はち。
――あ、はやみん? やっほー。
「はやみん言うな。何だお前、今何時だと思ってる」
――まあまあ、細かいこと気にしなさんなよ。
「細かくねーよ。俺寝てたんだぞ。熟睡だぞ」
――健康的でいいねえ。
「そうとも。人の安眠邪魔しくさりやがって」
――っはっはー、それは失敬。
「ああ。わかってくれればいいんだよ――それじゃ」
――あ、こら待ちたまえよはやみん。
「はやみん言うなっつーの。……で、なんだ。何の用だ」
――うん。うーん……あ、今日買った漫画、急展開だったよー。面白かった。貸したげようか?

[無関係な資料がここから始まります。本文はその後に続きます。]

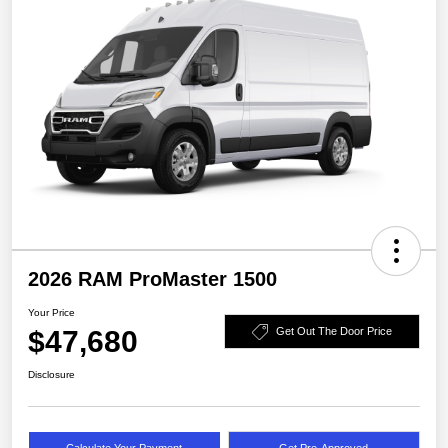
2026 RAM ProMaster 1500
Your Price
$47,680
Get Out The Door Price
Disclosure
Calculate Your Payment
Get Pre-Approved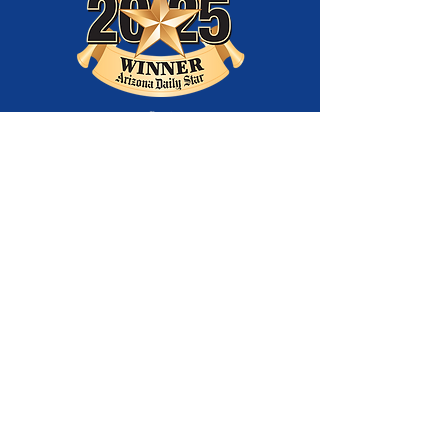
Best
Entertainment
Company
and Best Youth
Theatre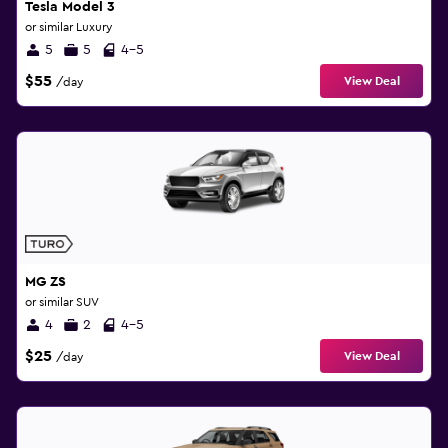
Tesla Model 3
or similar Luxury
5
5
4-5
$55
View Deal
/day
MG ZS
or similar SUV
4
2
4-5
$25
View Deal
/day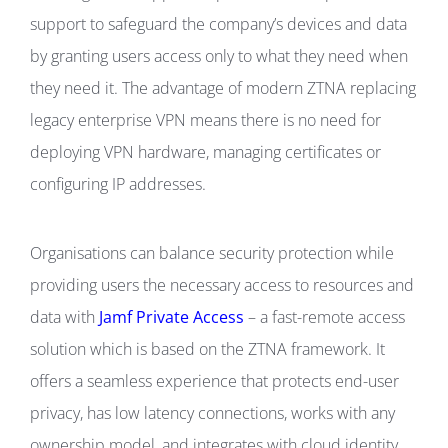
support to safeguard the company’s devices and data
by granting users access only to what they need when
they need it. The advantage of modern ZTNA replacing
legacy enterprise VPN means there is no need for
deploying VPN hardware, managing certificates or
configuring IP addresses.
Organisations can balance security protection while
providing users the necessary access to resources and
data with
Jamf Private Access
– a fast-remote access
solution which is based on the ZTNA framework. It
offers a seamless experience that protects end-user
privacy, has low latency connections, works with any
ownership model, and integrates with cloud identity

「別にいいよ。俺漫画そんなに読まないし。なんだ、そんな用でこんな真夜中に電話かけてきやがったのかお前。今度こそ切るぞ。いよいよ切るぞ。容赦なく切るぞ」
――待って待って! ええと、ほら、本題はまた別のお話でね。
「本題があるなら最初から入れよ。回りくどい、前置きなんかいらん」
――いやでも、話には手順というか段階というか、とにかくそういうものであって……
「………」
――待ってって! 入る入る! 本題入るから……もう、私だって混乱してるんだよ。よくわかんなくてさ……
「……何だ。何かあったのか?」
――まあ、あったというかなんというか……
「……何かヤバいことか?」
――え?
「危ない話じゃないだろうな? 帰りに誰かに襲われたとか……」
――は? いや全然そんな話じゃないよ。っていうか、今どきそんな小説じみたイベントがあるわけないでしょ。
「……あーまあそうなんだが」
――とにかくさ、明日時間ある?
「明日? っていうかもう今日なんだが……土曜日な。ああ、まあ時間はあるけど。何で?」
――ちょっと相談というか……それじゃあ明日、あ、いや今日か、ターミナルの遊楽街道のさ、エッシャーの噴水わかるよね? そこに来てもらえる?
「それはまあ、いいけどさ。だから何で?」
――用件は会ったら話す。今はどう説明すればいいのかわかんなくてさ……それじゃあ、今日の午前、八時くらい。エッシャーの噴水前で。よろしく。